### DATA IN THIS EXERCISE:
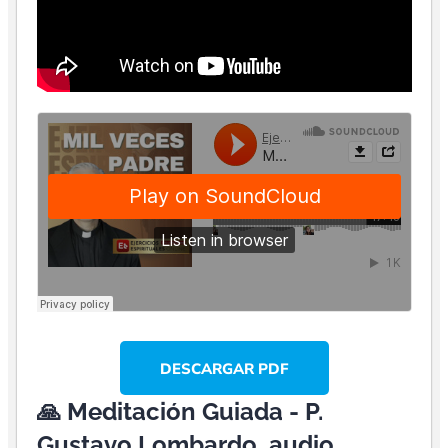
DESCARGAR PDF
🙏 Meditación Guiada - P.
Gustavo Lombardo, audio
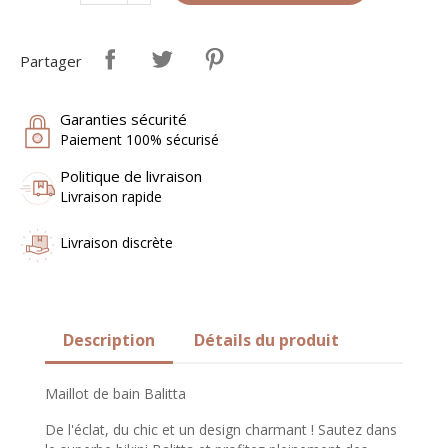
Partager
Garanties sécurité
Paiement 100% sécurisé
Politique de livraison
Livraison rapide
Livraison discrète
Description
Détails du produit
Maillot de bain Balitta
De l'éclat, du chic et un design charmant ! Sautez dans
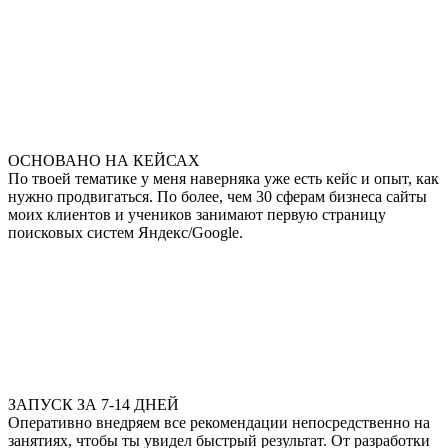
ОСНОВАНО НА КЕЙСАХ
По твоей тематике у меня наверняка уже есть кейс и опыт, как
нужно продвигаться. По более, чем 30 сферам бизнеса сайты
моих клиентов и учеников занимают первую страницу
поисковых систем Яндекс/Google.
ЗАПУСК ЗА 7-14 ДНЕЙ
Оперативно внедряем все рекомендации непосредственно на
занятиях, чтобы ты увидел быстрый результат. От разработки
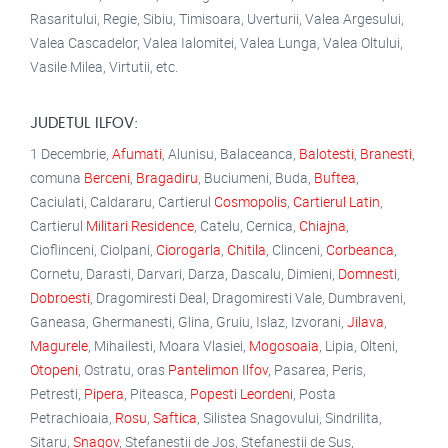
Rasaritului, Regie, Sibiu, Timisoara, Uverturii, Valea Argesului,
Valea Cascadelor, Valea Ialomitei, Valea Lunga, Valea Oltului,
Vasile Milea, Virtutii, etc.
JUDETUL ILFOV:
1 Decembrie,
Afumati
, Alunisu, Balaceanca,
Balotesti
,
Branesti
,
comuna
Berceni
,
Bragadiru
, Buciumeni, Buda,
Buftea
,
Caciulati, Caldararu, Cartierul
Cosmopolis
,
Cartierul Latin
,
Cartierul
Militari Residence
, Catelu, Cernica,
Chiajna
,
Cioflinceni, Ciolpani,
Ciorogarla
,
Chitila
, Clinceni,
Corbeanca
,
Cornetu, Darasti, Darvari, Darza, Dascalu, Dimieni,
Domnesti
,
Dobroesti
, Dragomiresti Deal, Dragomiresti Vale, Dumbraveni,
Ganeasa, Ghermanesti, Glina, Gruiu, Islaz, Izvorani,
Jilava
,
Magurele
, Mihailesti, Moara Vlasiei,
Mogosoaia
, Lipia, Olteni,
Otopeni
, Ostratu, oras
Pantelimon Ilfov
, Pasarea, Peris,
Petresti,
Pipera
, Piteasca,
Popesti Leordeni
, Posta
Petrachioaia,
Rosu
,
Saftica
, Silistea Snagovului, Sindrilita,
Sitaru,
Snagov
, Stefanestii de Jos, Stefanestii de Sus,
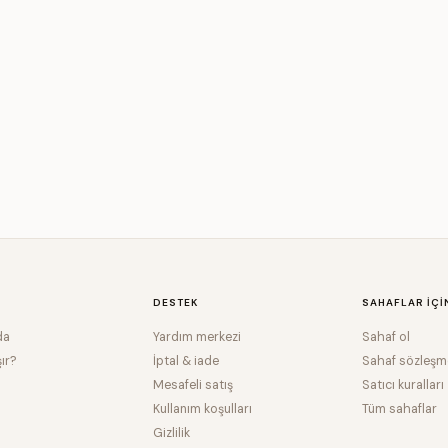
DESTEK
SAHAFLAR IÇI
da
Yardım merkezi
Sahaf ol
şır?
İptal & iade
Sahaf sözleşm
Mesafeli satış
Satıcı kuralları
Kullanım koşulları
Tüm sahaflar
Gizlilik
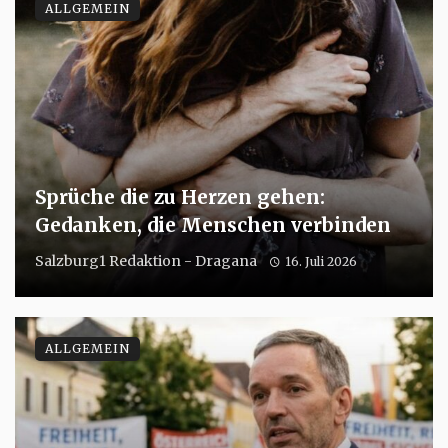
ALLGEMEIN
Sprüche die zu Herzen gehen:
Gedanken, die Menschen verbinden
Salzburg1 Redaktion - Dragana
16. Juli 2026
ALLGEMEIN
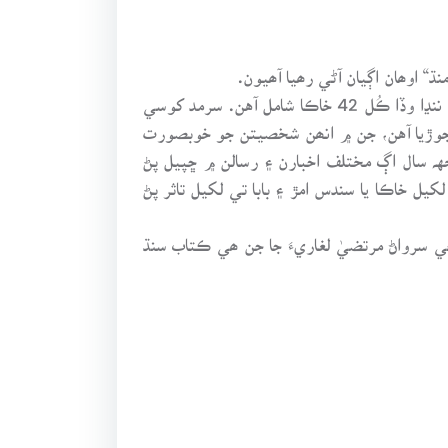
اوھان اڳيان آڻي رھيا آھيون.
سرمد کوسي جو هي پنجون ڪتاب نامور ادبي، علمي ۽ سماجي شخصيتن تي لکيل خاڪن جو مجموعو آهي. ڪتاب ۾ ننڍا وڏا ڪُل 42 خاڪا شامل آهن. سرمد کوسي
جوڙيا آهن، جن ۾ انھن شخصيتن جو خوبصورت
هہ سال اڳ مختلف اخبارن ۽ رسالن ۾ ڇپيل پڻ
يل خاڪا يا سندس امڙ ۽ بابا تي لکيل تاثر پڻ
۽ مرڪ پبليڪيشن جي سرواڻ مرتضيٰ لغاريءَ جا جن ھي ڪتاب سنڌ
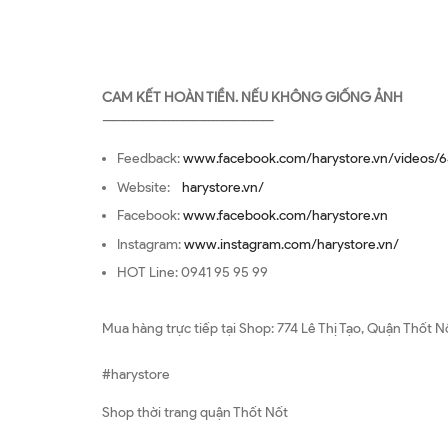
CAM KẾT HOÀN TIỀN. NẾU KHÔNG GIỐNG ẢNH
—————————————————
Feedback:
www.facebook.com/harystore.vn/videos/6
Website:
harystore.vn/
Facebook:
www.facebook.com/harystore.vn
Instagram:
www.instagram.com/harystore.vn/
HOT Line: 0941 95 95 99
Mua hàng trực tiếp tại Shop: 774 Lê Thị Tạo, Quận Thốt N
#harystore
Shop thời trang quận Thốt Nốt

### JOB:
From the material above, output only the span of lines that starts at the one containing "Gustavo Lombardo, audio" and finishes at the one containing "По твоей тематике", word for word and free of pictures.

### EXERCISE ANSWER:
Gustavo Lombardo, audio
Partager
Garanties sécurité
Paiement 100% sécurisé
Politique de livraison
Livraison rapide
Livraison discrète
Description
Détails du produit
Maillot de bain Balitta
De l'éclat, du chic et un design charmant ! Sautez dans
ОСНОВАНО НА КЕЙСАХ
По твоей тематике у меня наверняка уже есть кейс и опыт, как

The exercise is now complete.